What would happen if the entire population exhibited similar dangerous behavior?

Inside Stores

  • They break the First Commandment of Christmas Shopping: Instead of inflicting shopping trips on spouses and children as a punishment, they try to make them fun.
  • They also refrain from mugging store clerks when a size large or Baby Know-It-All can’t be found.
  • They retrieve items from top shelves for the vertically challenged.
  • They sing along with background Christmas Muzak. On key.
  • They procure private places for cell phone discussions about purchasing the jingle-bell boxer shorts.
  • They may even toss used paper towels into the restroom trash can instead of onto the floor.
  • At checkout, they say please and thank you. And find they purchased more for others than themselves.

All these are strong indications that aliens have mounted a major assault on Christmas shopping traditions we hold so dear.

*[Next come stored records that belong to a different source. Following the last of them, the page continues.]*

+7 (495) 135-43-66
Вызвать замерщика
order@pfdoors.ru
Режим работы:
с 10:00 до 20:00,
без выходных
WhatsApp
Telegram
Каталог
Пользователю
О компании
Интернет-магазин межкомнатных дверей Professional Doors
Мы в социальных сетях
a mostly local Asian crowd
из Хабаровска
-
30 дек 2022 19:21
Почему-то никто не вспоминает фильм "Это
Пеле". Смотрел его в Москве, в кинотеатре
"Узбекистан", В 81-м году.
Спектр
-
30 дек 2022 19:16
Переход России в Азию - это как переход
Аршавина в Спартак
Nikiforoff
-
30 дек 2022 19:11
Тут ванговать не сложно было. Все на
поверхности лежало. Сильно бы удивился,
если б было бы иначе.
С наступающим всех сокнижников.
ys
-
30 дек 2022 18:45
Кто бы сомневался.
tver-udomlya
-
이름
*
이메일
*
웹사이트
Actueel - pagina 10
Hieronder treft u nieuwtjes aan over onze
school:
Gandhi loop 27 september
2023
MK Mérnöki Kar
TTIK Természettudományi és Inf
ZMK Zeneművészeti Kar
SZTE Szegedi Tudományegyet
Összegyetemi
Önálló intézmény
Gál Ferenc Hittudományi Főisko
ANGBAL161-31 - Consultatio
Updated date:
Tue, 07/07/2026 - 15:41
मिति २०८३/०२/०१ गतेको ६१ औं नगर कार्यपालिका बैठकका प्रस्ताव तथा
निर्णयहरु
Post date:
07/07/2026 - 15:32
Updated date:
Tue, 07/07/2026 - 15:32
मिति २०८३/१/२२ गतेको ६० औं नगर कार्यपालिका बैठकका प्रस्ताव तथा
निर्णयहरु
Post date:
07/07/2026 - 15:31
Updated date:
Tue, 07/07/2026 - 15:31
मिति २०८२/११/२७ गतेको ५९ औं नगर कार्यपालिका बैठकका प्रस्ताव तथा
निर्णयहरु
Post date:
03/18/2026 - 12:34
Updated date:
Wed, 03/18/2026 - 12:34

Worse yet, they enact these with a smile.

A smile?

Everyone knows Christmas shopping and giving have nothing to do with smiling. After all, we are celebrating the birth of Jesus Christ. God knows, He never smiled while lying in the manger. When He healed a dying little girl. Or, watched a lame grandpa dance without his crutch.

Right?

Your Extraordinary Ordinary: Have you encountered a Christmas alien lately?